An employee is not responsible for remitting business taxes to the government. That’s their employer’s job.
9. Independent contractors have their own benefit plans
Unlike employees who are usually eligible for group benefit plans, independent contractors have to purchase their own benefits and contribute to their own retirement savings. However, many employees also choose to open a separate RRSP alongside their CPP contributions.
10. Independent contractors may partner with other contractors
Subcontractors are other self-employed workers who an independent contractor can hire to help complete the job. In this case, the primary contractor is usually referred to as the general contractor. Ensuring subcontractors are licensed is required, and paying subcontractors is the general contractor’s responsibility, as is inspecting the work before the client’s final inspection.
Employees don’t hire others to help them with their job. That responsibility falls to the employer.
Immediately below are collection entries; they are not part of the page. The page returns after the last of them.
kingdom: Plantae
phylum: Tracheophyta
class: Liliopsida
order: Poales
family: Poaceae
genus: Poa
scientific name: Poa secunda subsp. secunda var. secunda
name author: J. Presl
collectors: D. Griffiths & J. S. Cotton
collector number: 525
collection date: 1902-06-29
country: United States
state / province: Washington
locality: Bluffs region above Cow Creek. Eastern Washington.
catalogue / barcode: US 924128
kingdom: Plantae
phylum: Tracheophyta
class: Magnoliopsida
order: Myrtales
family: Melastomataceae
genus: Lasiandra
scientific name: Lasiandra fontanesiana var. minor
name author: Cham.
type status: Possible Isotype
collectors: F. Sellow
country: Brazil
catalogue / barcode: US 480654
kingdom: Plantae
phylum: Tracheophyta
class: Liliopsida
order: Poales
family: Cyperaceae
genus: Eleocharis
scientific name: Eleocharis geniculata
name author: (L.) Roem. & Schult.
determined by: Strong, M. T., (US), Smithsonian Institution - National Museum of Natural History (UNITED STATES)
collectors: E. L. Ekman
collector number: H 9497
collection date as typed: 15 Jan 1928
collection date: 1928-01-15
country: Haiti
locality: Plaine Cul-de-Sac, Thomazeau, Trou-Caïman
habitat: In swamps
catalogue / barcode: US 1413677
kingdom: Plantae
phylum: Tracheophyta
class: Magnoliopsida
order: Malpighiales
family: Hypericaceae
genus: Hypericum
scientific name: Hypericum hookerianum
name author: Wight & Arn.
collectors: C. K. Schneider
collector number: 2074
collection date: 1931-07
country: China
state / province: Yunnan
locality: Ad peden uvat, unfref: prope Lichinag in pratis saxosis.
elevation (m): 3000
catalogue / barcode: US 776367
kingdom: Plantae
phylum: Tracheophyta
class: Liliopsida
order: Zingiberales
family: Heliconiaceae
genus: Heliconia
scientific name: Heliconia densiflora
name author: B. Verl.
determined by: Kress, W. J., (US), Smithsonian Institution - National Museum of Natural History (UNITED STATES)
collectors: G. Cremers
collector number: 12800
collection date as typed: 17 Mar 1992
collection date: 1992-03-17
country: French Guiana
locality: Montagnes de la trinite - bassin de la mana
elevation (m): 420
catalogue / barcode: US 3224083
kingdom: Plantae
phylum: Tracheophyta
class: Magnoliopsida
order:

This article offers general information only, is current as of the date of publication, and is not intended as legal, financial or other professional advice. A professional advisor should be consulted regarding your specific situation. While the information presented is believed to be factual and current, its accuracy is not guaranteed and it should not be regarded as a complete analysis of the subjects discussed. All expressions of opinion reflect the judgment of the author(s) as of the date of publication and are subject to change. No endorsement of any third parties or their advice, opinions, information, products or services is expressly given or implied by RBC Ventures Inc. or its affiliates.